Years later, I was fourteen then, workers of the NTMU started to arrive. One of the first was Benjamin Fay, who with great patience and love explained the salvation message to us.

In one of these home meetings I surrendered to the Lord and asked to be baptized. Both my parents followed with the same desire and decision. Baptisms in the local brook were something so completely unheard of that, when ours took place, a good crowd gathered to watch the ‘spectacle’. But the Gospel was preached to them.

In this way a work was started through the valiant testimony of hearts converted from idols to the only true and living God (1 Thes. 1:9-10). When Mom and I made a great bonfire of all the images, it caused a big stir among the neighbors, but the transformation, especially of mom’s life, was such that eventually the testimony brought many to the Savior’s feet.

From the beginning it was in my heart to do missionary work, but the door to leave home did not seem to open. There were continual visitors who came to help the group that was forming with Bible teaching. The meetings were held in our home. On one occasion there was an ex-priest among the visitors. This was Luis Forero, a Bolivian on his very first missionary itinerary. It later dawned on both of us that God had prepared us for each other.

And so, on July 14, 1951, we got married. God granted us the desire of our hearts to serve him full-time together as missionaries. We traveled the dirt roads on foot, on donkey back, by oxcart, by truck, to any number of farms and villages! We also traveled by river boat and even by small plane, or by anything else that could move us. Often we risked our lives. In our needs we learned to trust God, and to know that He never fails and always “arrives” on time.

God gave us four children, whom we consciously put into his hands as soon as they were born. They never were an obstacle in the Lord’s work, and He fulfilled his word in keeping them. I remember the occasion when we missed a train, only to learn later that a mob had been waiting to stone us at our destination. Luis had known the realities of persecution since his conversion because of his testimony as an ex-priest.

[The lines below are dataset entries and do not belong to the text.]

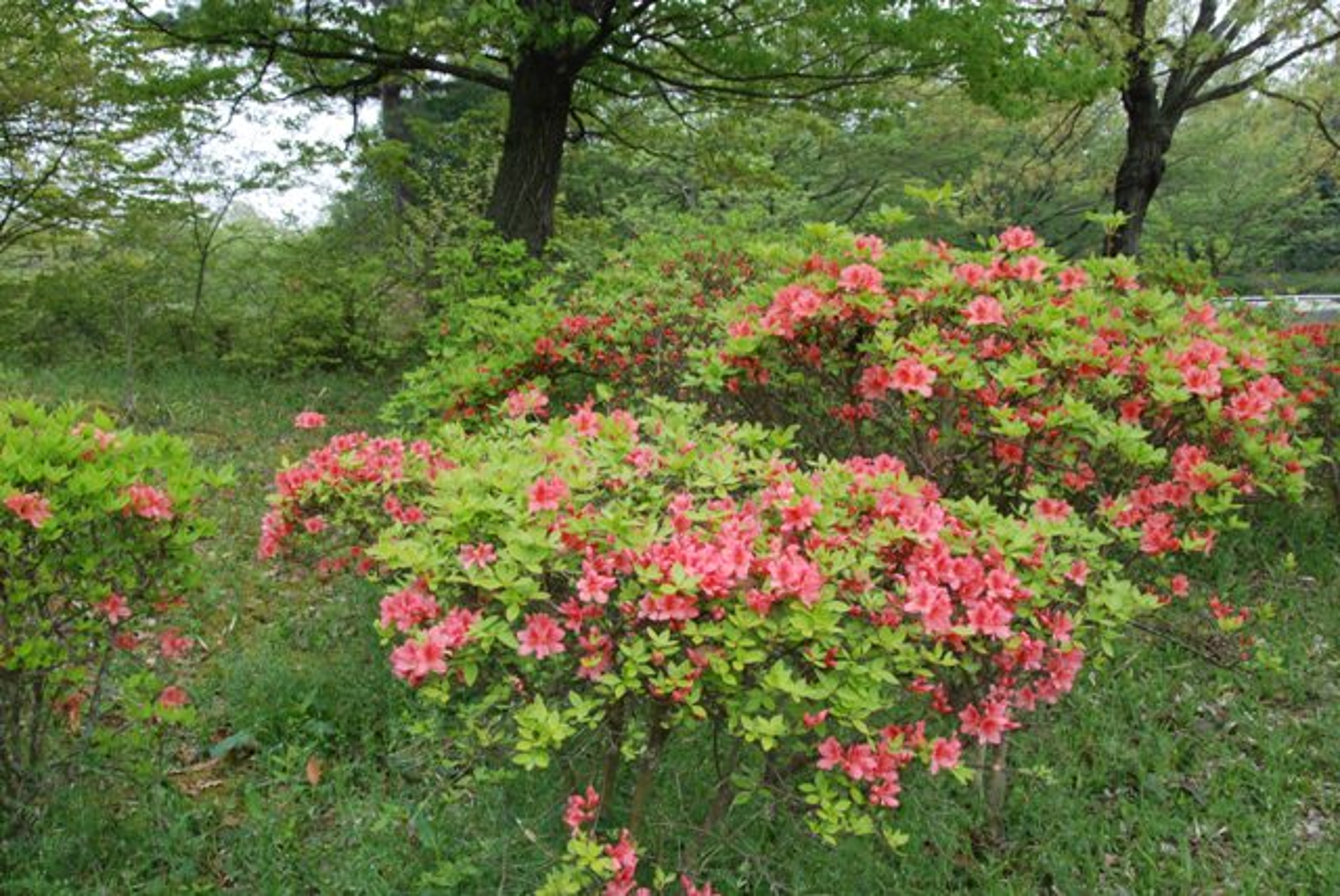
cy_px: 448
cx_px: 670
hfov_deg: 49.5
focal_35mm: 39
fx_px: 1453
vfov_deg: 34.3
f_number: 14
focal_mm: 26
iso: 400
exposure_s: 1/50
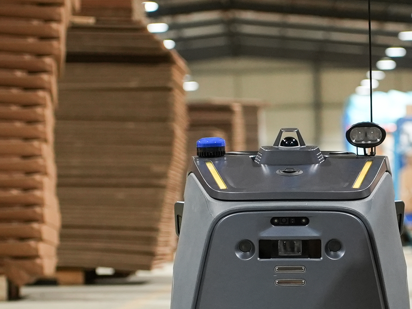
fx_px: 928
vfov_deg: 18.8
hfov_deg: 24.9
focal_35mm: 78
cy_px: 205
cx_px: 272
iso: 2500
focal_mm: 29
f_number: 2.8
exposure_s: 1/100
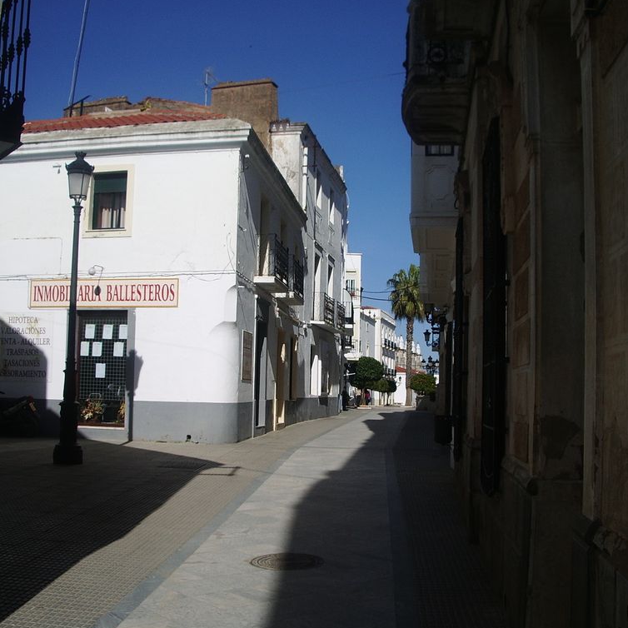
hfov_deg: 40.0
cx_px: 307
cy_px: 314
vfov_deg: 40.0
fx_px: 862
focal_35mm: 42
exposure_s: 1/1000
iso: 50
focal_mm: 5.8
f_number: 4.3
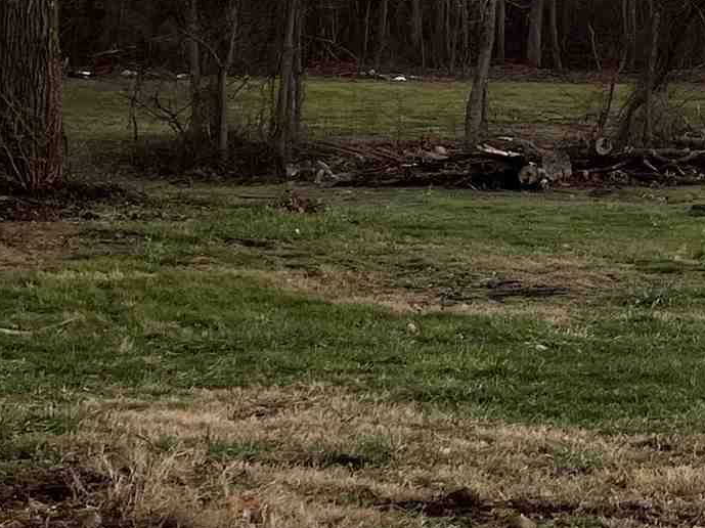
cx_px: 930
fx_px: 2361
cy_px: -155
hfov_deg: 16.1
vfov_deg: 12.4
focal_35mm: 116
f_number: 1.5
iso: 40
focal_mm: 5.7
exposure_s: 1/284
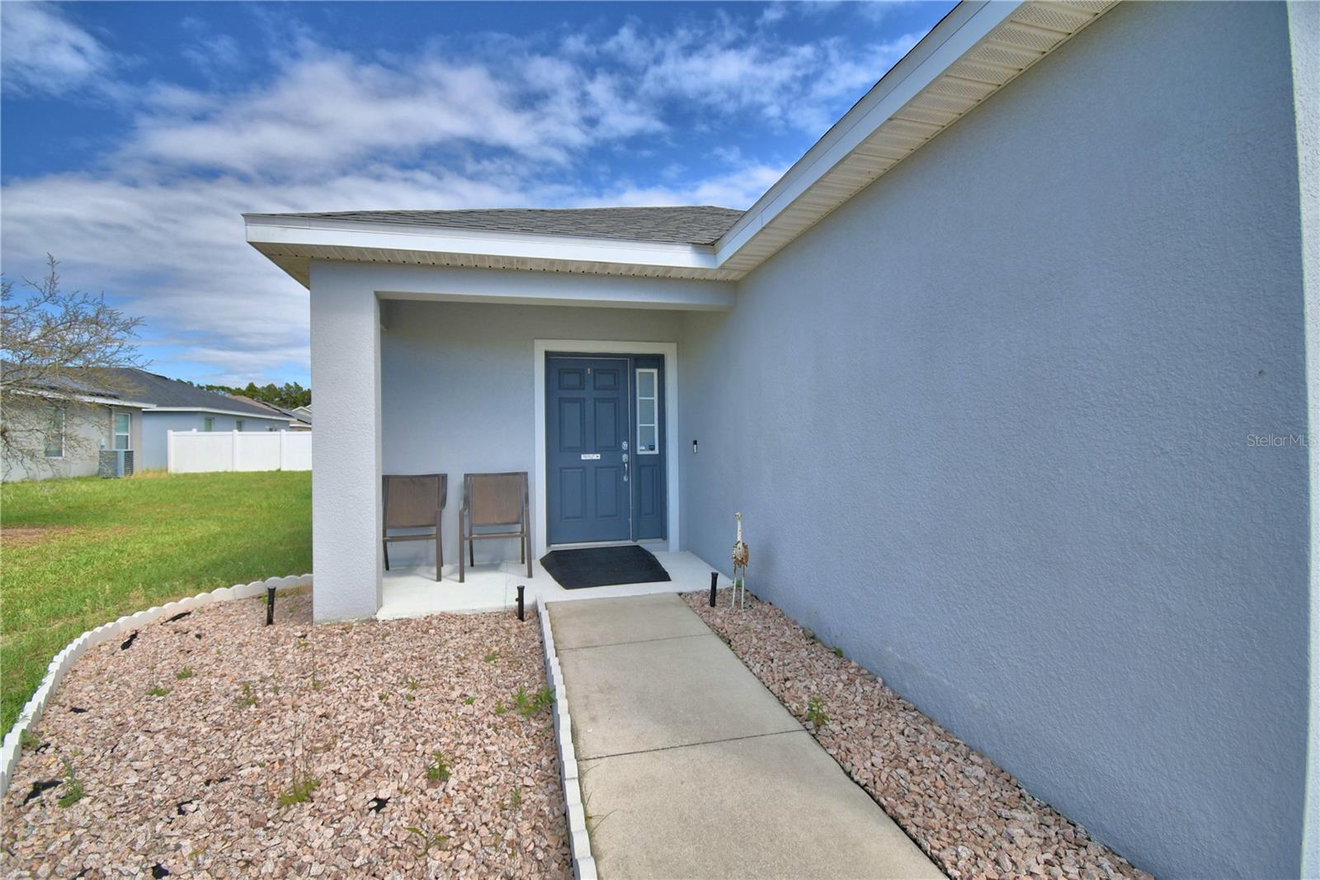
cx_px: 660
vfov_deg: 77.3
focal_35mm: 15
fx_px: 550
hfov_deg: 100.4
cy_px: 440
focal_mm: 10
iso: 100
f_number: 4.5
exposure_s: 1/1250
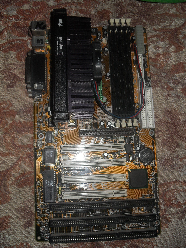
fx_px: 251
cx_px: 93
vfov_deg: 52.6
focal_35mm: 35
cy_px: 124
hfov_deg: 40.7
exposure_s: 1/45
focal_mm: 6.2
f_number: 8.9
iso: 100
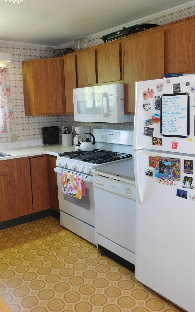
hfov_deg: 37.9
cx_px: 66
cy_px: 156
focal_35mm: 33
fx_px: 281
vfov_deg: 58.1
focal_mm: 4
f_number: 3
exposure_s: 1/30
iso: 360
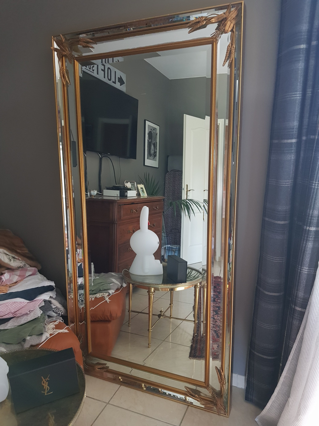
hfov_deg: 53.1
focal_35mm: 26
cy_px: 213
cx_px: 160
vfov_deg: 67.3
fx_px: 319
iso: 250
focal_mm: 4.3
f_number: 1.7
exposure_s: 1/10
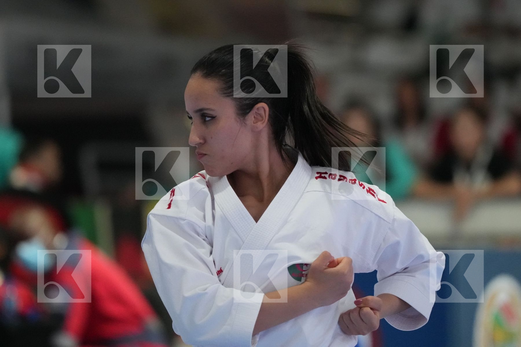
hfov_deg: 6.9
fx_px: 4341
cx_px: 260
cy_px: 174
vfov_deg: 4.6
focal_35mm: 300
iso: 8000
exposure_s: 1/500
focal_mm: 200
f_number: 2.8
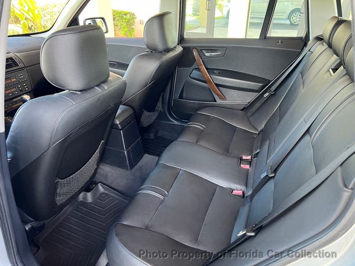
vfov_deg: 53.1
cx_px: 178
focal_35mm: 26
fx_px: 267
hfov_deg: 67.3
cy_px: 133
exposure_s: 1/60
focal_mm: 5.7
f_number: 1.5
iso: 200
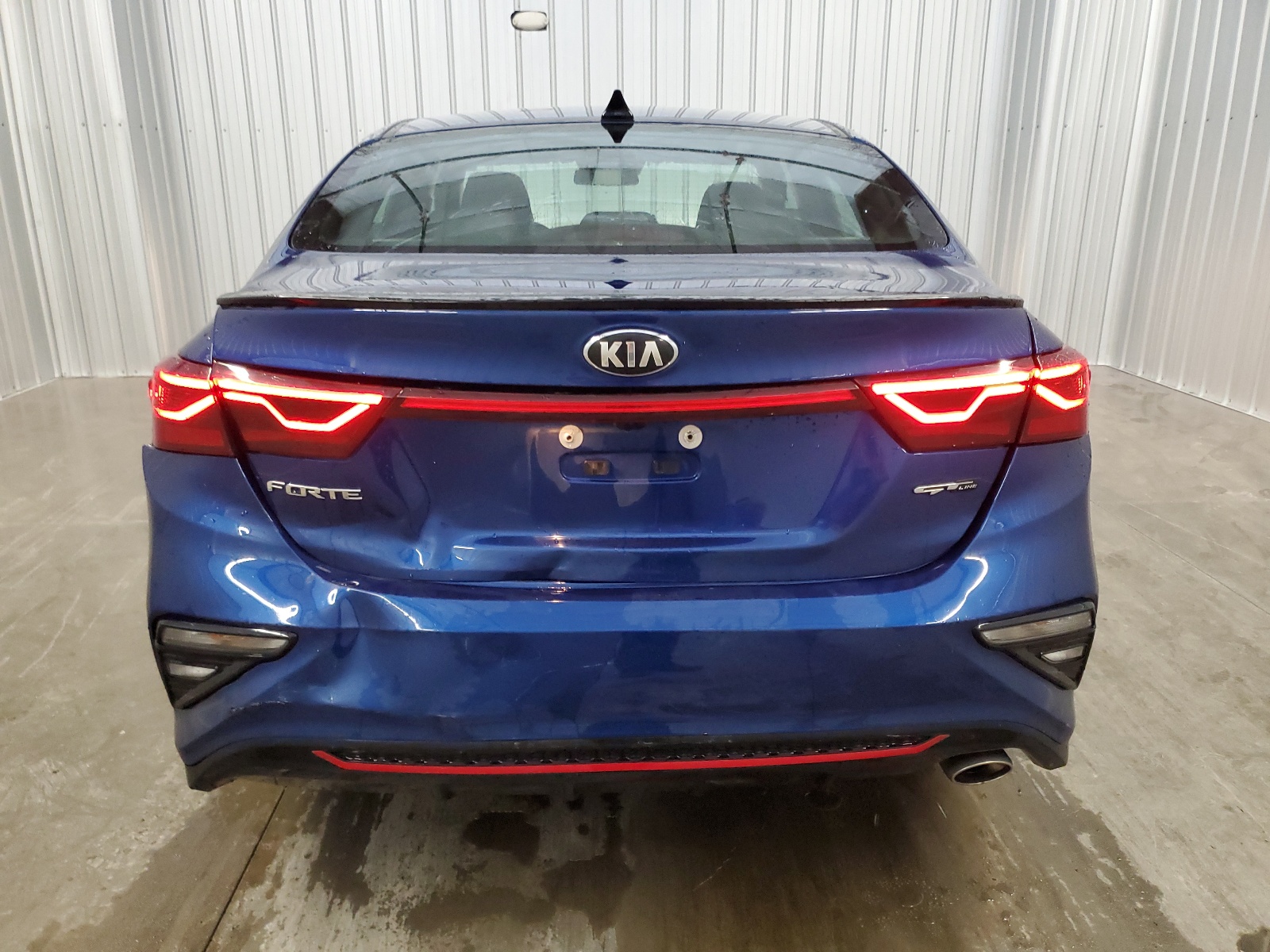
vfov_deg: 53.1
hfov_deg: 67.3
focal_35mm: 26
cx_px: 635
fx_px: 954
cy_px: 476
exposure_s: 1/60.2
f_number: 1.5
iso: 316
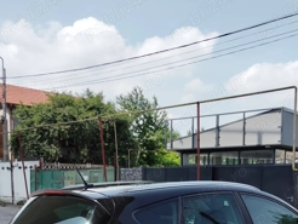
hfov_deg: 40.3
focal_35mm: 47
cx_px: 166
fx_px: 405
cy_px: 214
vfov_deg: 29.3
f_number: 1.8
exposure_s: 1/1244
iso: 50
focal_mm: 4.25
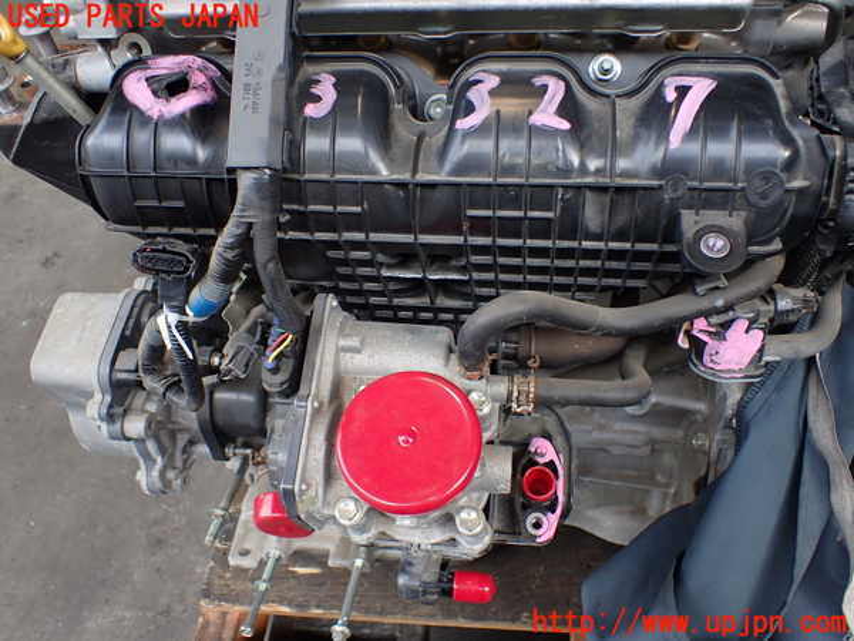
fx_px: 740
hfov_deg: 60.0
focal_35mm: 30
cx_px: 427
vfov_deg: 46.8
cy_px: 320
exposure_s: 1/125
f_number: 2.3
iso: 160
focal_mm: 5.4
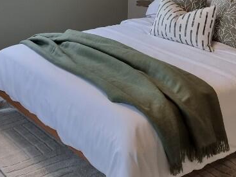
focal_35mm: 67
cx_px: 76
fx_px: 457
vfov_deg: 20.4
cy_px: -39
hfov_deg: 28.8
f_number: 1.8
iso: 320
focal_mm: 6.7
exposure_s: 1/100
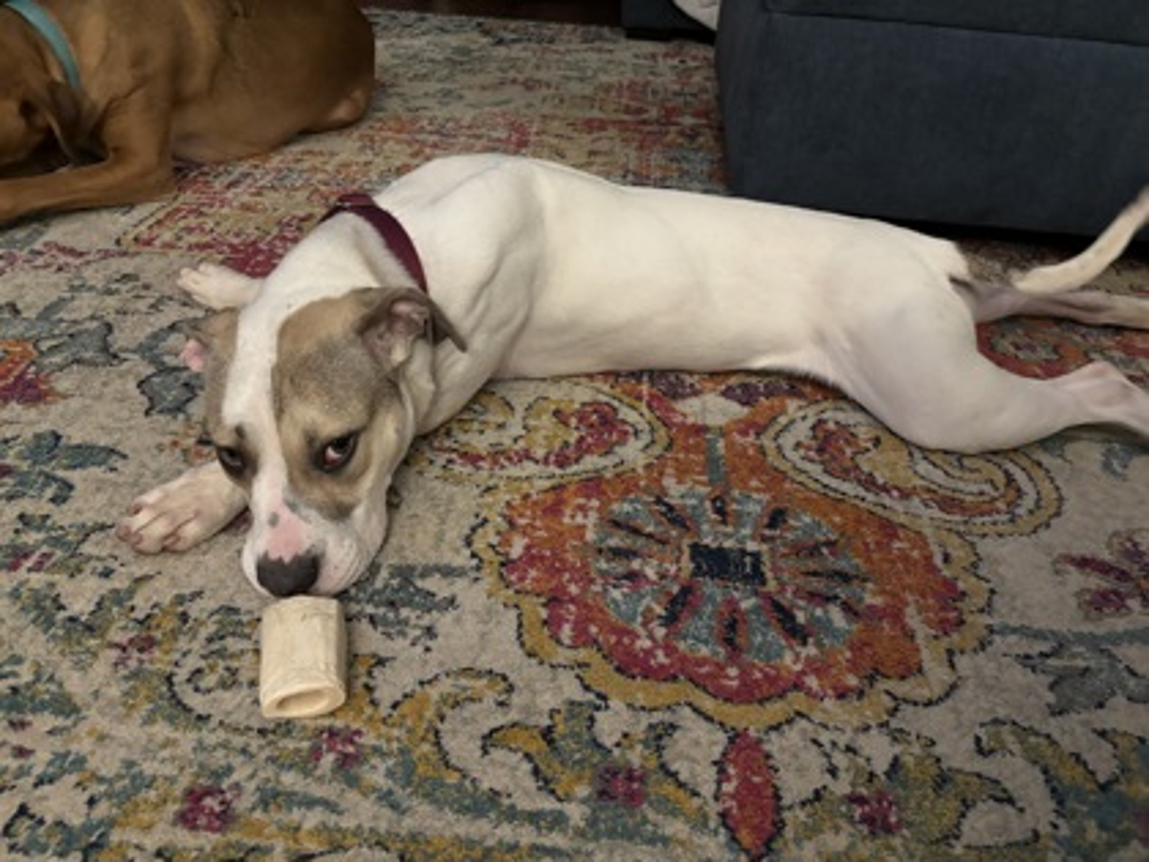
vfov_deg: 53.1
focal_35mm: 26
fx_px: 863
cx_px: 574
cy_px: 431
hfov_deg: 67.3
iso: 500
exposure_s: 1/30
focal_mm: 5.96
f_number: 1.6
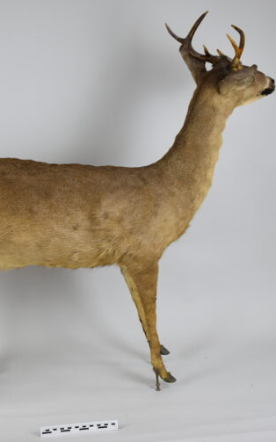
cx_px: 64
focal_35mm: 56
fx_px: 675
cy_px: 219
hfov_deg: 22.9
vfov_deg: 36.3
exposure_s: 1/80
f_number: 4.5
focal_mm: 24
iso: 400
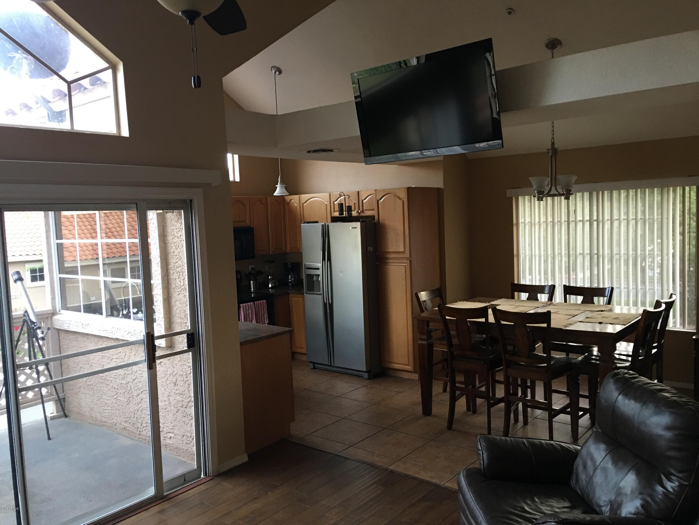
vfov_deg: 48.2
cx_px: 350
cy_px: 262
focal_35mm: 29
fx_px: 586
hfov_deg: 61.7
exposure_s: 1/15
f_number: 2.2
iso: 64
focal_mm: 4.15
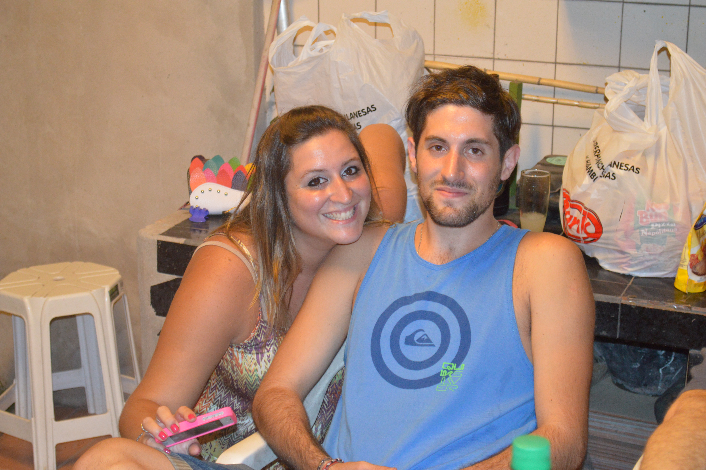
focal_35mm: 72
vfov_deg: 18.9
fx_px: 1411
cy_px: 235
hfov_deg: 28.1
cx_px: 353
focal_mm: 48
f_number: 5.3
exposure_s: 1/60
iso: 1800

On another occasion, while Luis was preaching, the hall was set on fire. I was sitting among the listeners with all four children. We barely made it over the neighbor’s garden wall, yet suffered not a scratch!

When the time came for the children to go to school, we settled in the city of San Salvador de Jujuy in northwestern Argentina. The climate there was expected to help me in my asthmatic condition, and, indeed, I was cured. However, being a home-maker now, I could no longer accompany Luis on his travels. We opened our home for meetings though and the fruits of that work, which glorify God, are still visible today.

Now that I am old, I can look back on sad circumstances and happy ones, on times of need and times of abundance, but all of them fitted into the plans of our loving heavenly Father. He never makes a mistake and only wants the very best for his children.

In the course of a single year He took our eldest son of 25 and my dear husband. Luis suffered a heart attack when he was on one of his numerous journeys through Bolivia. Many years later God also took my other son after a protracted illness. I am still here and there is a purpose in that. Although I can’t leave the house anymore, I can spend time in prayer and share my faith with those who come to see me.

I have proved that a life of faith is the surest way to live, for we depend entirely on the God, who spared not his own son, but delivered him up for us all, and who will with him also freely give us all things (Rom. 8:32). And so we may boldly say: “The Lord is my helper; I will not fear what man can do to me” (Heb. 13:6). I can look back with joy at all the things that He permitted, because they are the things that work together for good to those who love God (Rom. 8:28).

Through many experiences the Lord taught me that we are never alone. Our house may be taken from us, our children, our belongings, whatever we love most, but his presence, promised until the end of the world, is always with us (Rom. 8:38-39).

“To me to live is Christ and to die is gain!” Phil. 1:21

Gricélida went to meet her beloved Lord and Savior on April 27, 2003.